Wir müssen uns fragen, ob wir verstehen, dass uns traurige und schmerzhafte Umstände nicht schaden, sondern dass wir diese schwierigen Gefühle lediglich durchleben müssen.
Nur wenn wir die nagenden, unterschwelligen Ursachen der Depression erkennen, können wir uns von ihrem eigentlichen Auslöser befreien. Andernfalls wird sie immer wiederkehren.
Dies wird so lange geschehen, bis wir die Wurzel des Problems gefunden und beseitigt haben.
Das gelingt nicht, indem wir unsere Gefühle unterdrücken. Wir müssen sie mit Ruhe und dem Ziel betrachten, sie zu verstehen.
Die Ursache der Depression zu beseitigen, ist der Weg, uns von unangenehmen Gefühlen zu befreien. Noch besser ist jedoch, dass dadurch auch Teile von uns freigesetzt werden, die uns unterstützen und nicht behindern können.
Depression raubt uns unser Leben und verstärkt sich selbst. Sie ist jedoch eine Folge – nicht die Ursache.
Depression muss als Problem an sich betrachtet werden und nicht als etwas, das sich von selbst löst. Manchmal geschieht das zwar, aber dann gibt es keinen Schutz vor einem Rückfall, wenn das Leben neue Herausforderungen mit sich bringt.

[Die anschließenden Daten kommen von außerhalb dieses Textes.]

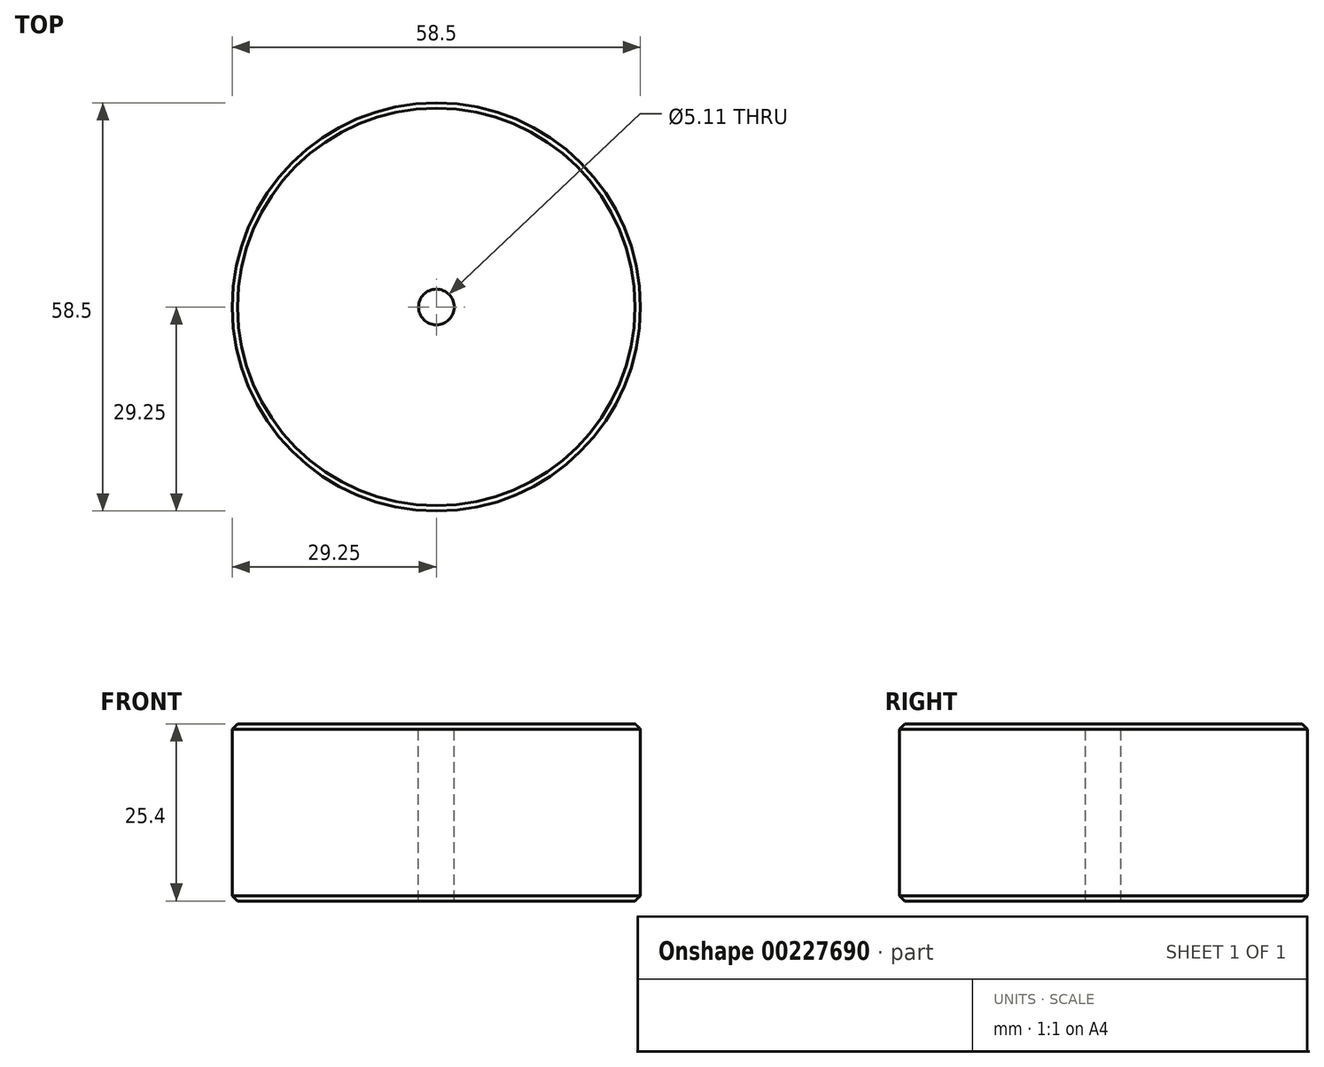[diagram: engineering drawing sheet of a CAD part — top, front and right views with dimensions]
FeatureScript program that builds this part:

Im Hinblick auf den Einsatz von Medikamenten zur Behandlung von Krankheiten wie Depressionen müssen wir den Unterschied zwischen Geist und Gehirn erkennen. Das Gehirn ist das physische Instrument, durch das sich der Geist manifestiert.

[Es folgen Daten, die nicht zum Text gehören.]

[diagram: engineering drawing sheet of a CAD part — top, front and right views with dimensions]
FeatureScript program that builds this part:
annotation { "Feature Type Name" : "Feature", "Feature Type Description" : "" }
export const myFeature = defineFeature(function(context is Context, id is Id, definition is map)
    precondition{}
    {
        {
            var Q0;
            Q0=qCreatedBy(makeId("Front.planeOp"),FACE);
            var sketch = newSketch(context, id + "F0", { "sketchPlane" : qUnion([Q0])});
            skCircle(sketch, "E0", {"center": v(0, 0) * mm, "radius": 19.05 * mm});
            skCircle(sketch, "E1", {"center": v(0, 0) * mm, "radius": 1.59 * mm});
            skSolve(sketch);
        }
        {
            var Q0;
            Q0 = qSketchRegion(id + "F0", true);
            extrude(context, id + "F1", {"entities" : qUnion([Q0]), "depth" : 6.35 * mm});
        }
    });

Der Geist ist jedoch ein viel umfassenderer Organismus. Er umfasst viele Bereiche, darunter das Bewusste, das Unbewusste, das Halbbewusste und das Unterbewusstsein.

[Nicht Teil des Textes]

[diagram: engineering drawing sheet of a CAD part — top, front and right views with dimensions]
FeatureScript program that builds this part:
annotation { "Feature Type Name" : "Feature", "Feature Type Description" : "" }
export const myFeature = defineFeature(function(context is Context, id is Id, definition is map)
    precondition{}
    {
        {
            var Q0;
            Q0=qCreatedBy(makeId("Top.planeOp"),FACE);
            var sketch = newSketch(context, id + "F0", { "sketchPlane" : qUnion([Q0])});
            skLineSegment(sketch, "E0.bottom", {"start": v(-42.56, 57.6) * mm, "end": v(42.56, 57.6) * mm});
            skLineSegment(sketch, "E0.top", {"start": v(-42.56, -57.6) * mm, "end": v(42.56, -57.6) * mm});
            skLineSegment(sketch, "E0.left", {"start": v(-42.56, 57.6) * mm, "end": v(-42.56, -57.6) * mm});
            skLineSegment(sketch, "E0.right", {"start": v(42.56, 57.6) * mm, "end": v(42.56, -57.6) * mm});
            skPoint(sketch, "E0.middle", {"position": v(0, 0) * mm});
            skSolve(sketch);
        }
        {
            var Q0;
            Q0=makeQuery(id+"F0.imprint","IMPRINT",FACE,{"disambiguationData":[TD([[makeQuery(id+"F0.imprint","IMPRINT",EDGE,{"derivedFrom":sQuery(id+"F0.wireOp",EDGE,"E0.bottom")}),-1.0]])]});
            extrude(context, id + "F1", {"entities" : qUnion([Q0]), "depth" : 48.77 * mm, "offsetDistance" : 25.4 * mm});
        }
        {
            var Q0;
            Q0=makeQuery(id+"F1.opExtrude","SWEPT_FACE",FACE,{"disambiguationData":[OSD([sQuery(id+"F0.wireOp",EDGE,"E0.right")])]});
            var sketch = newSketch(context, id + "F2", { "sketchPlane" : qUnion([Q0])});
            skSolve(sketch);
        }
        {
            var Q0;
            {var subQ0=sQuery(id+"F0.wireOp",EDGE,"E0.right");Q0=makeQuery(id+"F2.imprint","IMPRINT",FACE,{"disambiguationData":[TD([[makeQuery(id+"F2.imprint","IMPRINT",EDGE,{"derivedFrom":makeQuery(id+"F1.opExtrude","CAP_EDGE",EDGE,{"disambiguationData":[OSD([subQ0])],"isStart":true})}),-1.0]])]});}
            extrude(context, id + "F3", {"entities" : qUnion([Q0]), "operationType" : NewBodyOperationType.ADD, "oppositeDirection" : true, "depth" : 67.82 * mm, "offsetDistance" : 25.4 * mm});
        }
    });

Der Geist ist das Instrument des Bewusstseins und steuert unser Denken, Reagieren und Handeln. Auch unser Wille wird von unserem Geist kontrolliert.
Es ist gewaltig und nicht greifbar.
Aber wir können das Gehirn, durch das sich ein Teil unseres Geistes manifestiert, durchaus sehen und fühlen. Unser Gehirn ist im Grunde ein Organ, das vom Geist genutzt wird.
Wenn wir Medikamente einsetzen, um das Gleichgewicht im Gehirn wiederherzustellen, können wir negative Symptome lindern. Dann kann der Betroffene die Ursache des Problems angehen und seine falschen Schlussfolgerungen, die der Krankheit zugrunde liegen, korrigieren – und sie so an ihrem Ursprung heilen.
Wenn wir diese Ausgrabungsarbeiten nicht durchführen, werden die Symptome vorübergehend gelindert, aber das Organ bleibt krank.
Ein Schmerzmittel kann also eine gewisse Linderung verschaffen und uns dabei helfen, die Ursache unserer Krankheit zu bekämpfen. Denn solange wir Schmerzen haben, können wir kaum etwas tun.
Dann geben wir uns aber vielleicht mit der Linderung zufrieden, die wir durch die Beseitigung der Symptome erfahren – und gehen nicht der eigentlichen Ursache auf den Grund.